Task prompt: Determine how many lines of the entries include the word "down", and report that number with no further text.
┌────────
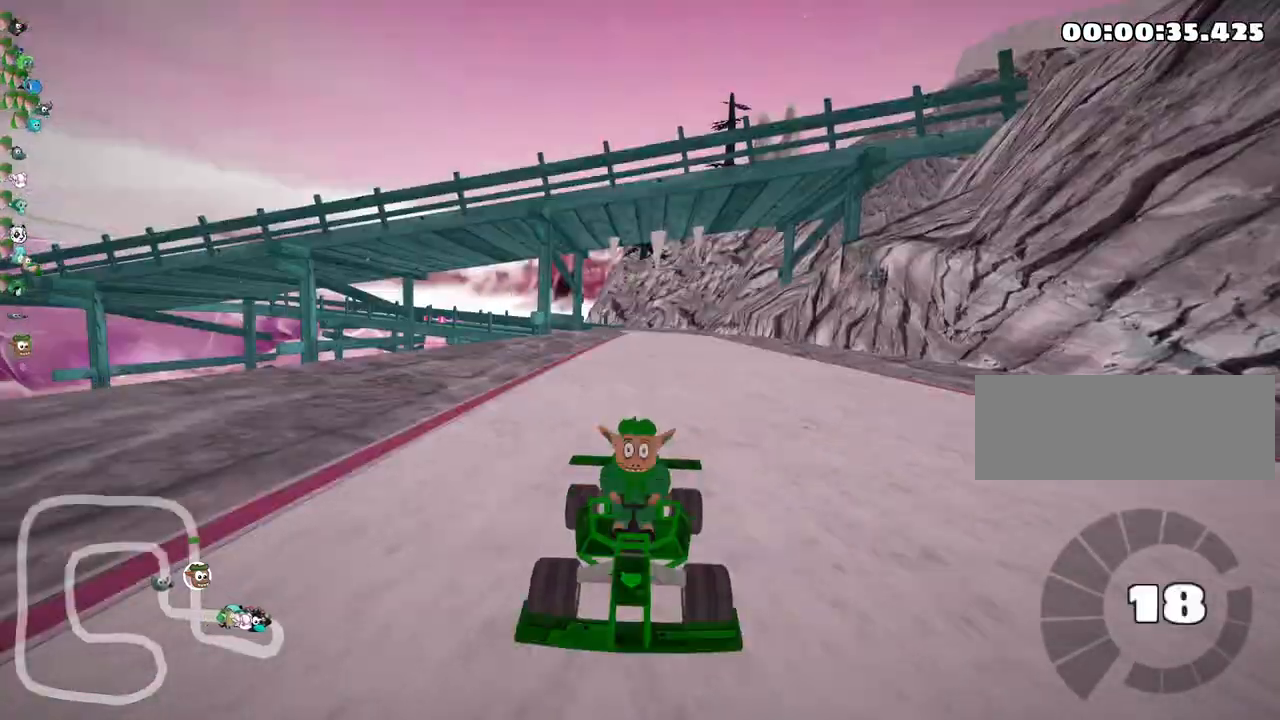
{"keys": ["look"], "events": []}
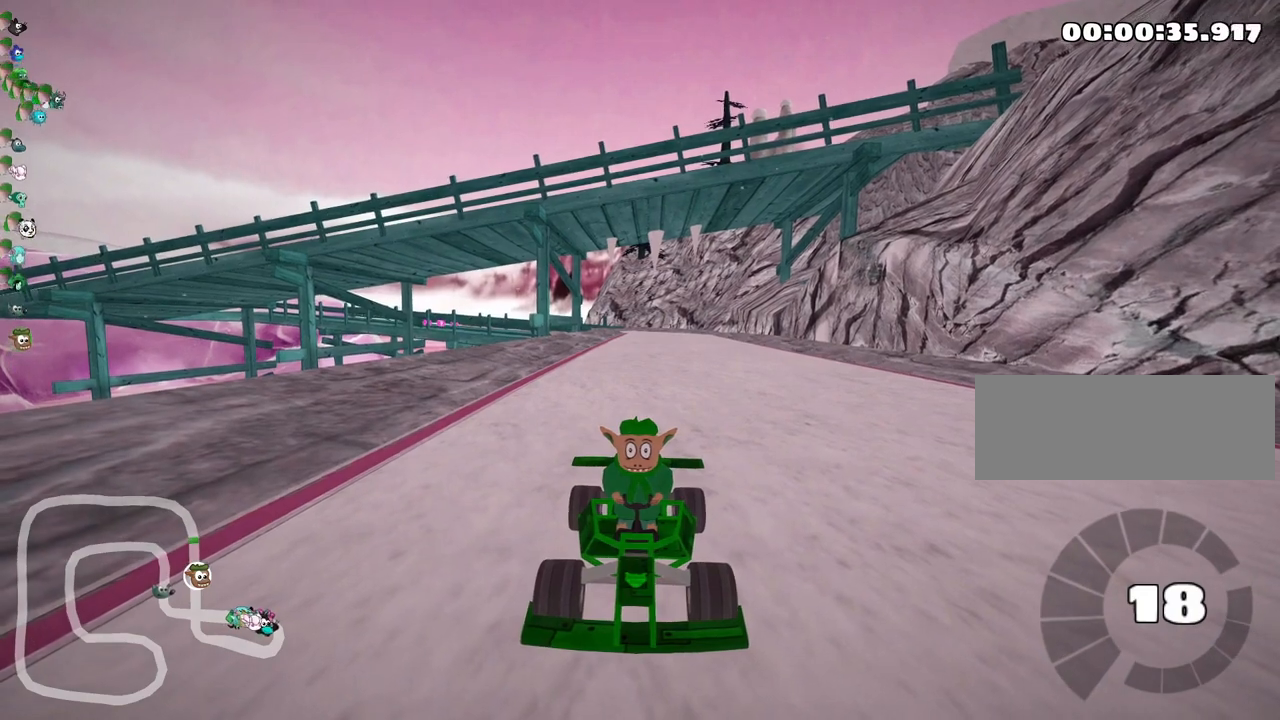
{"keys": ["look"], "events": []}
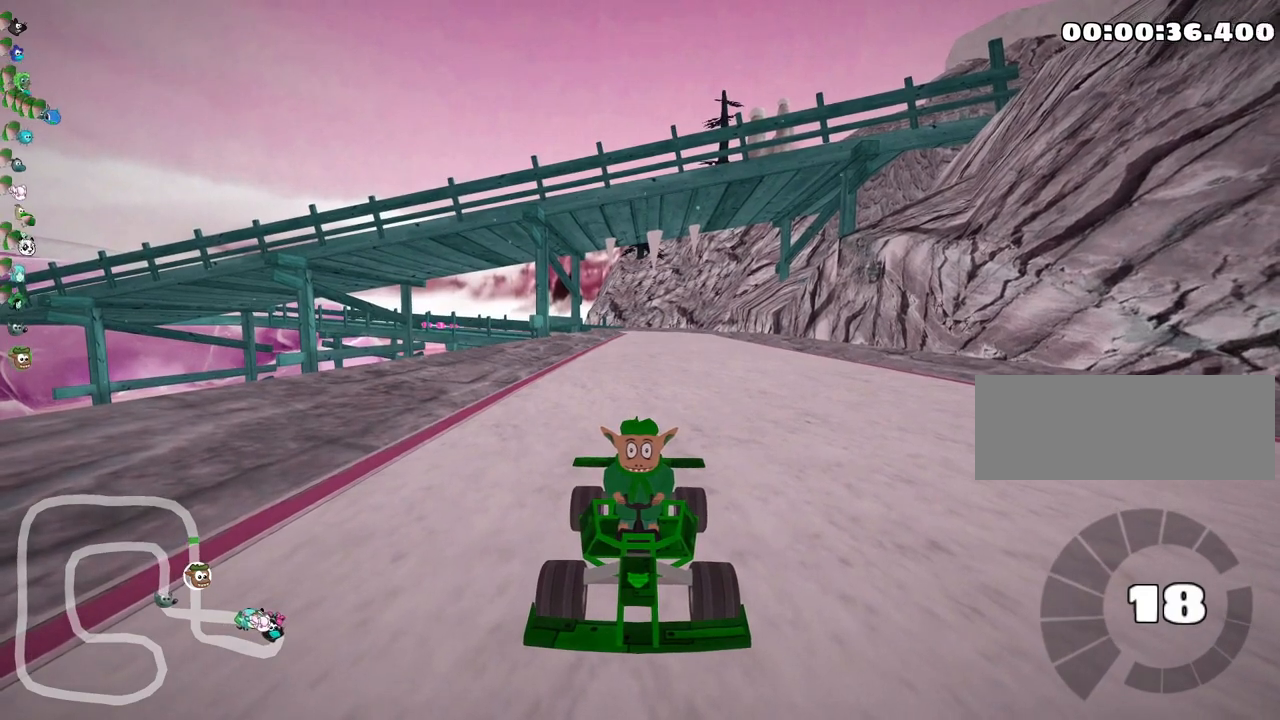
{"keys": ["look"], "events": []}
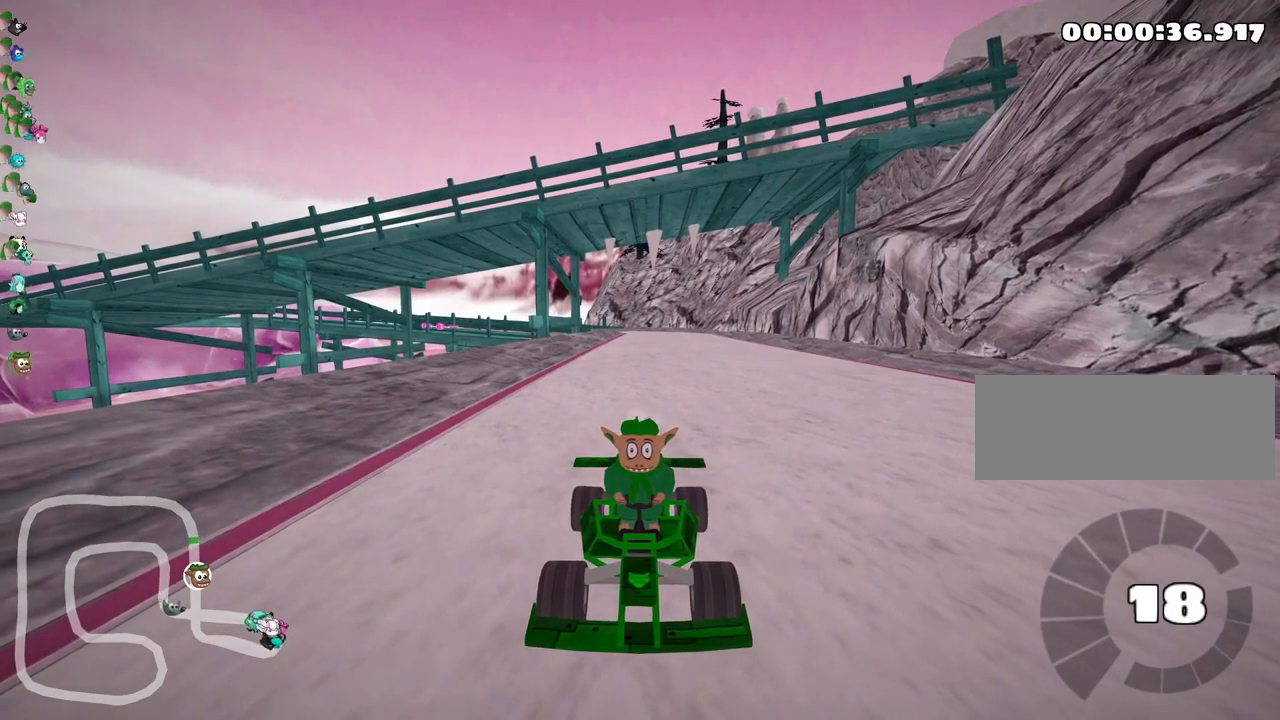
{"keys": ["fire", "look"], "events": [[317, "fire", "down"], [400, "fire", "up"], [483, "fire", "down"]]}
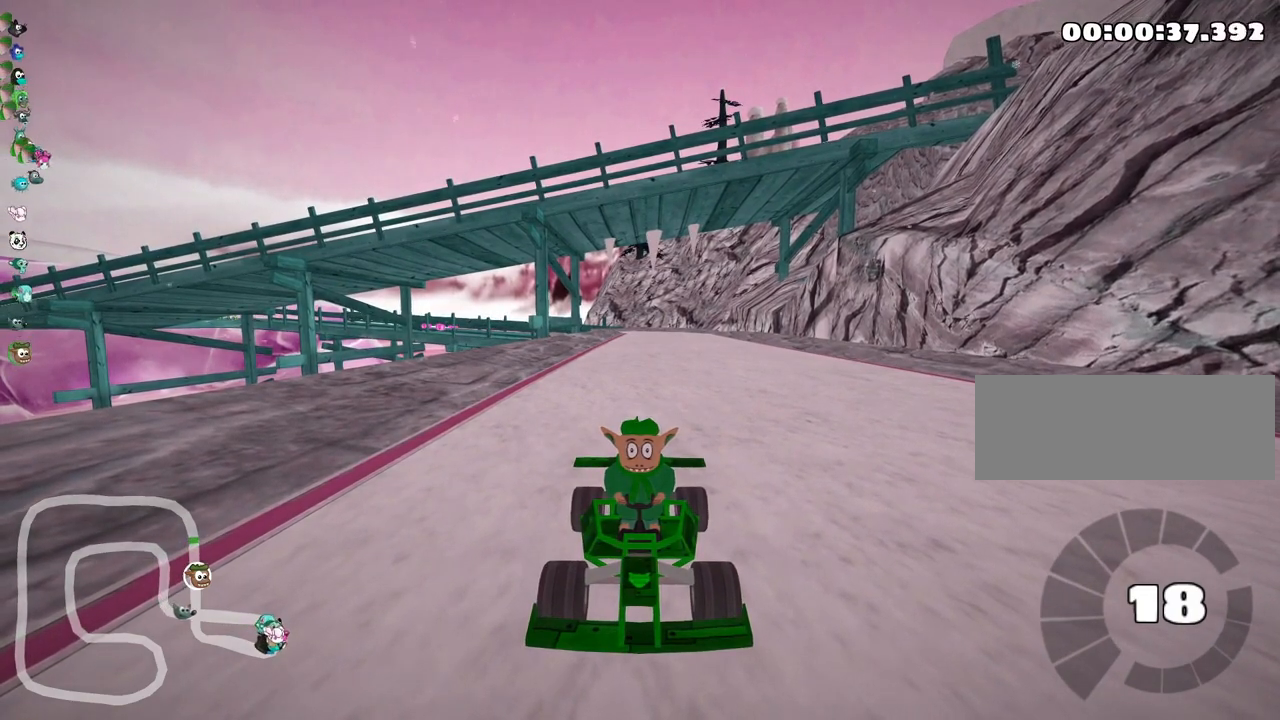
{"keys": ["fire", "look"], "events": [[250, "fire", "up"], [317, "fire", "down"]]}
└────────
Answer section: 2